29 avril 2013

Montaigne sur ordonnance

L'Anglaise Sarah Bakewell dit son amour pour l'auteur des "Essais" dans un livre très séduisant, "Comment vivre ?", déjà un best-seller dans de nombreux pays.


Montaigne sur ordonnance
Le meilleur ami que vous ayez jamais eu», «un compagnon de vie» : ces commentaires enthousiastes glanés sur Amazon ne font pas référence au dernier smartphone ou à un animal de compagnie, mais bien à l'œuvre d'un homme qui a vécu au XVIe siècle. Cet homme, c'est Michel de Montaigne ; son livre, ce sont les Essais. Dès la première page, Montaigne lui-même conseille à son lecteur de passer son chemin, d'employer son temps à des activités moins frivoles et moins vaines que la lecture de sa prose. Cet avertissement ressemble à celui qu'on trouve aujourd'hui sur les paquets de cigarettes : à bien y réfléchir, les Essais présentent du reste le même risque d'addiction.

+===+

**Énoncé:**
Rédigez la suite de l'article sur Montaigne et ses Essais, en reprenant juste après sa dernière phrase. Le matériel ci-après provient d'une autre source que l'article sur Montaigne.

**Données:**
+===+

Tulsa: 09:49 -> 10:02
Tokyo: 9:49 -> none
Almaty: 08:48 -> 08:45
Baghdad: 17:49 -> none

+===+

**Résultat de l'exercice:**
L'écrivain anglaise Sarah Bakewell fait partie de ces lecteurs qui sont «tombés dedans». Alors qu'elle cherchait un livre pour l'occuper pendant un trajet en train, elle achète les Essais, un peu par hasard. Quelques années plus tard, conquise comme tant d'autres avant elle, elle consacre une biographie à Montaigne intitulée Comment vivre ? Une vie de Montaigne en une question et vingt tentatives de réponse. Le livre a été traduit en Italie, en Espagne, aux Pays-Bas, au Brésil, en Corée, et maintenant en France. De quoi faire encore grossir les rangs des accros.

Un puissant anxiolytique

La magie de Montaigne, que décrit parfaitement Sarah Bakewell, c'est de donner l'impression à chacun de ses lecteurs qu'il est en train de lui parler de lui-même. La Bruyère, Flaubert, La Fontaine, Virginia Woolf, George Sand, Stefan Zweig : tous ont eu le sentiment que Montaigne leur tendait un miroir. Jusqu'à Pascal, «lecteur obsessionnel», exaspéré par la légèreté de Montaigne et par son empressement à accepter l'imperfection humaine, mais obligé de reconnaître : «Ce n'est pas dans Montaigne mais dans moi que je trouve tout ce que j'y vois.» Lire Montaigne, écrit Bakewell, c'est encore et encore «éprouver maintes fois le choc de la familiarité, au point que les siècles qui le séparent du nôtre sont réduits à néant»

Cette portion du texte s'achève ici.